By Alejandro Beltran
Project description
Complicated company ownership structures are often set up to obfuscate the identification of beneficial owners. These strategies are considered to be on the fringe of legitimacy and legality, so detecting them is important to regulators and society in general. We combine economic theory, network analysis, and machine learning to unearth the patterns that such behaviours leave behind in large-scale administrative datasets. This allows us to identify clusters of companies that specialise in such strategies, and to formulate models about their potential adaptation to future legal reforms. This project provides policymakers with guidance on how company ownership evolves over time as clusters that specialise in fringe behaviour learn and adapt to government enforcement mechanisms.
Birds of a feather
“Using networks and machine learning to identify clusters of suspicious companies.”
Problem
- Over £30 billion in taxes lost to shell companies, £87.9 billion laundered through the UK.
- Companies House (CH) is a publicly accessible database of companies (incl. information like beneficial ownership).

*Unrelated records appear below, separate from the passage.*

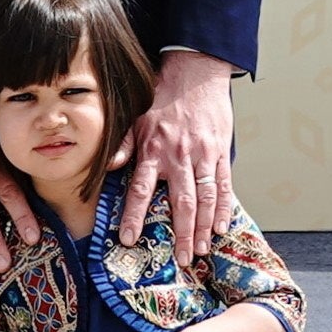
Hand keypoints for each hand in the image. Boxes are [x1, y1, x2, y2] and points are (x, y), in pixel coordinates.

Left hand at [126, 52, 239, 266]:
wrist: (195, 72)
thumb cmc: (162, 95)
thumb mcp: (135, 116)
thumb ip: (123, 144)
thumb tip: (108, 166)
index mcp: (154, 149)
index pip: (141, 189)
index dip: (135, 215)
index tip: (129, 239)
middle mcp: (178, 155)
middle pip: (181, 202)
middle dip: (181, 233)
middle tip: (183, 259)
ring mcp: (202, 155)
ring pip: (205, 197)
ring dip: (204, 227)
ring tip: (202, 250)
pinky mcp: (219, 152)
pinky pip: (223, 184)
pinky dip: (223, 207)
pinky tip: (222, 227)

- Difficult for CH to validate self-reported information, limited resources.
- Can we use networks of firm directors to find suspicious companies?
Method
- ICIJ dataset of companies appearing in Panama, Pandora, Paradise, Off-Shore leaks.

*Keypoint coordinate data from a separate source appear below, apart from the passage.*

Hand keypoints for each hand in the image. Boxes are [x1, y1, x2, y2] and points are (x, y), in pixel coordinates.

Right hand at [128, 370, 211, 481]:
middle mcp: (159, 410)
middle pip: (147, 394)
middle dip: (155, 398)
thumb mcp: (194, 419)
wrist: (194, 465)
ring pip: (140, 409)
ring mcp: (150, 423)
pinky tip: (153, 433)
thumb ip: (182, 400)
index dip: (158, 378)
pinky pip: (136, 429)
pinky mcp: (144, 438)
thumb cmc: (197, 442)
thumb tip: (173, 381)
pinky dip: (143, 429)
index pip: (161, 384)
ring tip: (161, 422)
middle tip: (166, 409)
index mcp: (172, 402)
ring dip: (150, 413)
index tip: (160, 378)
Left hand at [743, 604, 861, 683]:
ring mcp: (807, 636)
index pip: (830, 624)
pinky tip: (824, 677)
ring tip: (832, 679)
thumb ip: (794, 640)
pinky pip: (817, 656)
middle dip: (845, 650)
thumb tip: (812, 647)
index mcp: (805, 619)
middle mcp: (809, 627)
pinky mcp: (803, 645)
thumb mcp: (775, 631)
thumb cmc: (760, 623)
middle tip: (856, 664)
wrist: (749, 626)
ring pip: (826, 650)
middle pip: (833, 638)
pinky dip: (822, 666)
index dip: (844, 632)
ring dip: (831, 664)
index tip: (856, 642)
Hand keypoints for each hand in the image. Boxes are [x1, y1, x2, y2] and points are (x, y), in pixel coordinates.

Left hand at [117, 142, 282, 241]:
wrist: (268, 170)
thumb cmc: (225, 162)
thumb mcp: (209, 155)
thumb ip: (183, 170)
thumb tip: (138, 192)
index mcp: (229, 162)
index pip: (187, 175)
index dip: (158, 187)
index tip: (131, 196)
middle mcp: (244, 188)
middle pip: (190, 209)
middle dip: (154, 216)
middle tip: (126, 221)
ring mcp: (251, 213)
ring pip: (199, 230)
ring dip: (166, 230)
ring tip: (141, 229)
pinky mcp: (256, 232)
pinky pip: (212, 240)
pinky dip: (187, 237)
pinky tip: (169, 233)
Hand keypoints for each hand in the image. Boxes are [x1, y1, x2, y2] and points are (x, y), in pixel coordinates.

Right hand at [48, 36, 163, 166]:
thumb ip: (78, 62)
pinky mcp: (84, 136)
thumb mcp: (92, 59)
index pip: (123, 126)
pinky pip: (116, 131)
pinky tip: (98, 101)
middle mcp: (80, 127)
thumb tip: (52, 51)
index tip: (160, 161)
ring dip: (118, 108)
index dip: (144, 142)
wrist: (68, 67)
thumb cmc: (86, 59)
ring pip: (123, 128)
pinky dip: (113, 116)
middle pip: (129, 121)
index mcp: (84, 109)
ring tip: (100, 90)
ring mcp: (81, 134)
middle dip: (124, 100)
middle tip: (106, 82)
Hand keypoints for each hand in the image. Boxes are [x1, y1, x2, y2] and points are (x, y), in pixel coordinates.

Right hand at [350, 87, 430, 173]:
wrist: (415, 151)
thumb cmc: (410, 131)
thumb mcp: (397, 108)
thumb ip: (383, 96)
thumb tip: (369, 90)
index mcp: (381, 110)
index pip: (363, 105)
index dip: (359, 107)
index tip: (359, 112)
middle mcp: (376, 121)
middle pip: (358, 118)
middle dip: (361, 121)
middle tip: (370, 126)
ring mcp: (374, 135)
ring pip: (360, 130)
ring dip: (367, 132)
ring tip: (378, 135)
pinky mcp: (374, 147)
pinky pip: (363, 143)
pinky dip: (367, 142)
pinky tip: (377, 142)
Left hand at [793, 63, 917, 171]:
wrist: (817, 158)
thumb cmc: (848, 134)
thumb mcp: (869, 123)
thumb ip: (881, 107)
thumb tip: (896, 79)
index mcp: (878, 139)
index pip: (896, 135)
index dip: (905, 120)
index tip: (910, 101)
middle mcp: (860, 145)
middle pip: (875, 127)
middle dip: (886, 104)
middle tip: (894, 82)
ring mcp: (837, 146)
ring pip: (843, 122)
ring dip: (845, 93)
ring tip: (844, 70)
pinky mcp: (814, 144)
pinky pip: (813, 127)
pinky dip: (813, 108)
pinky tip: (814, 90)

- Identify leaked companies operating in UK using Companies Houe API.
- Generate networks of firm directors.
- Random forest algorithm to identify suspicious companies based on firm and network features
- Shared address, shared directors, compliance, audits, industry, business age.
Random Forest
Truth | |||
---|---|---|---|
leaked | not leaked | ||
Prediction | leaked | 7,625 | 70,310 |
not leaked | 3,224 | 298,924 |
- Too many false positives.
- Community detection to verify false positive and reduce false negatives.
Network analysis
Small community
- Example of a small community of firms directed by the same individiaul, pink squares are suspicious firms per model.
Large community
- Example of a large cluster of firms directed by various individuals, pink squares are suspicious firms per model.
Identifying suspicious communities
- Estimate the normalized degree centrality of a suspicious node.

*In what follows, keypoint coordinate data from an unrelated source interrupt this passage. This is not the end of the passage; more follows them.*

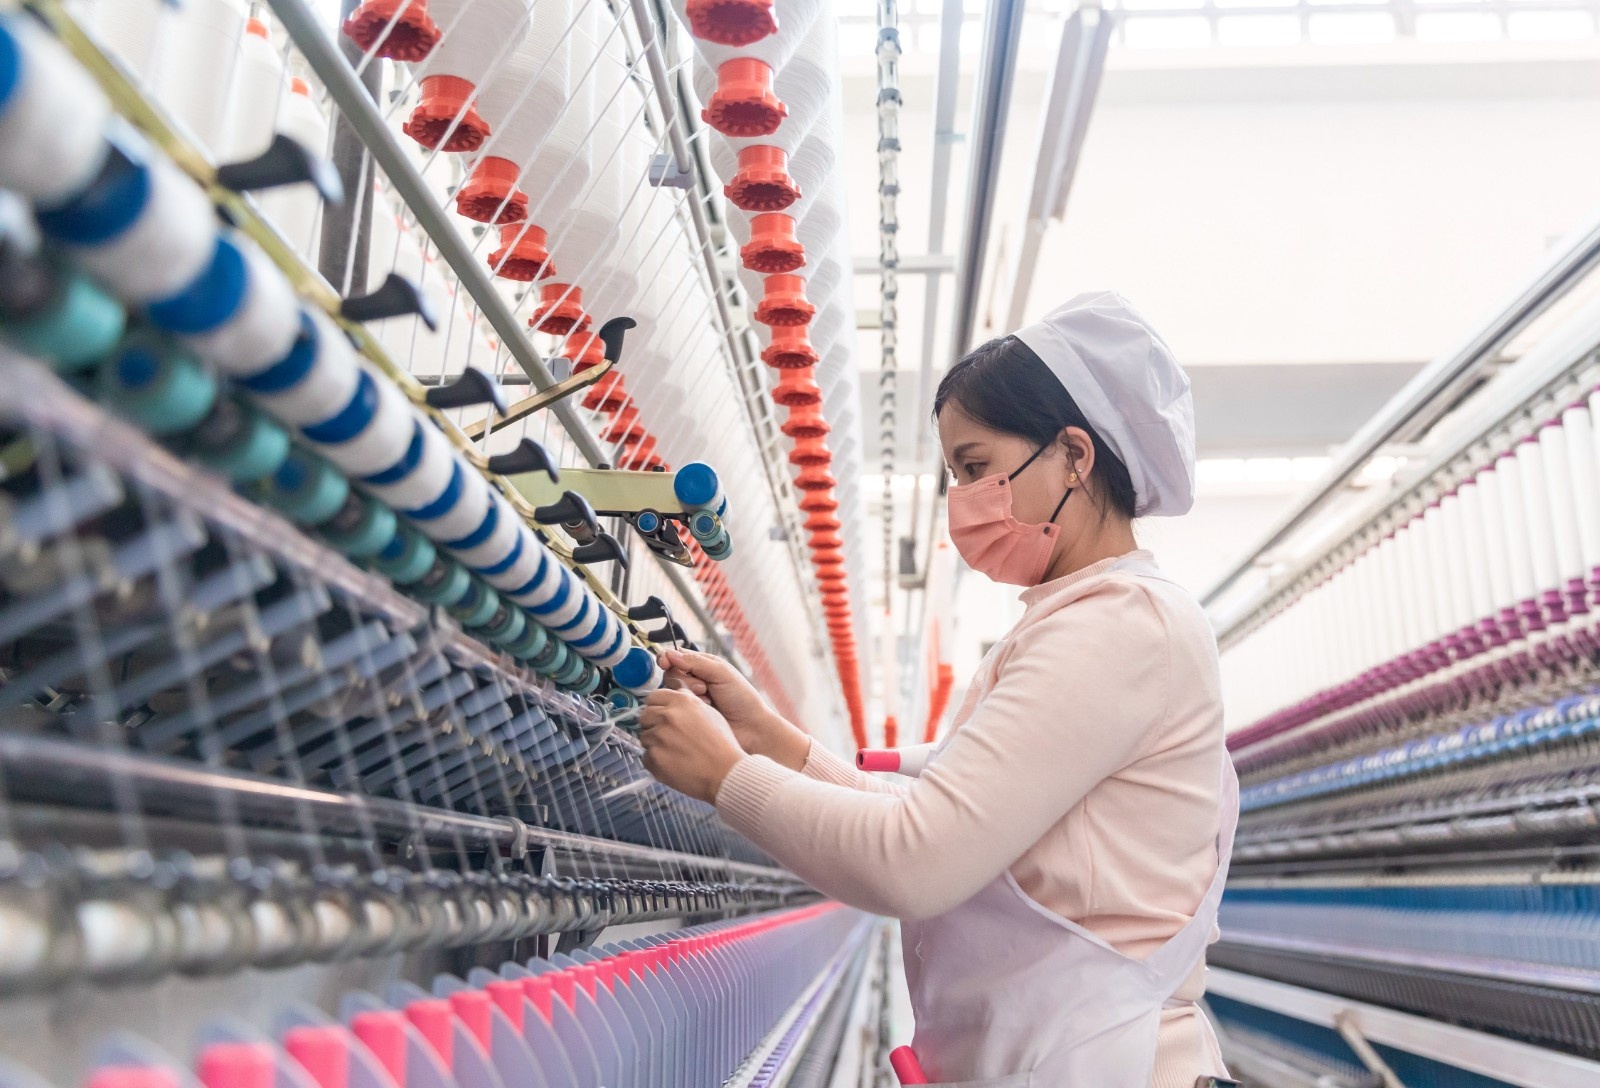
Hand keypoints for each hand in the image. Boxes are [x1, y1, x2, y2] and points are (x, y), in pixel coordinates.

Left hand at [637, 687, 744, 803]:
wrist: (725, 772)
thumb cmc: (722, 745)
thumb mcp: (710, 713)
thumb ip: (689, 702)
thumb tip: (677, 695)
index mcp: (682, 702)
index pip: (654, 697)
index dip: (657, 707)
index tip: (661, 715)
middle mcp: (667, 716)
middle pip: (644, 716)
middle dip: (652, 724)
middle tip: (666, 736)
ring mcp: (658, 737)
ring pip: (644, 737)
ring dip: (654, 744)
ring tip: (673, 752)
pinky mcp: (653, 757)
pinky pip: (646, 757)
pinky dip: (655, 761)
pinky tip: (672, 764)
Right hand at [657, 649, 809, 769]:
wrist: (751, 728)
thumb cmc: (742, 698)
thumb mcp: (721, 673)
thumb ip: (696, 662)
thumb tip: (670, 654)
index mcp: (703, 666)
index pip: (677, 657)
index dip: (668, 658)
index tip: (664, 662)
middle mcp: (695, 680)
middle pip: (672, 674)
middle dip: (685, 680)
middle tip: (704, 688)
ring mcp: (691, 699)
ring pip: (671, 690)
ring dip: (688, 693)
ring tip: (707, 700)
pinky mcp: (688, 716)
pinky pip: (675, 708)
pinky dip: (687, 707)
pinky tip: (703, 711)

- How important is the suspicious node within a community?
Visualizing suspicious communities
- Now we can focus our analysis on communities where suspicious nodes are central.
Conclusion
- ~5.5 million firms registered with CH, 800,000 dissolved each year.
- Many firms dissolved within the first year.
- Tracking, validating, and confirming their status is a data intensive task.
- Using leaks of companies appearing as clients of suspicious firms an effective approach.
- Pending: Analysis of all records, including dissolved firms from 2010 through today.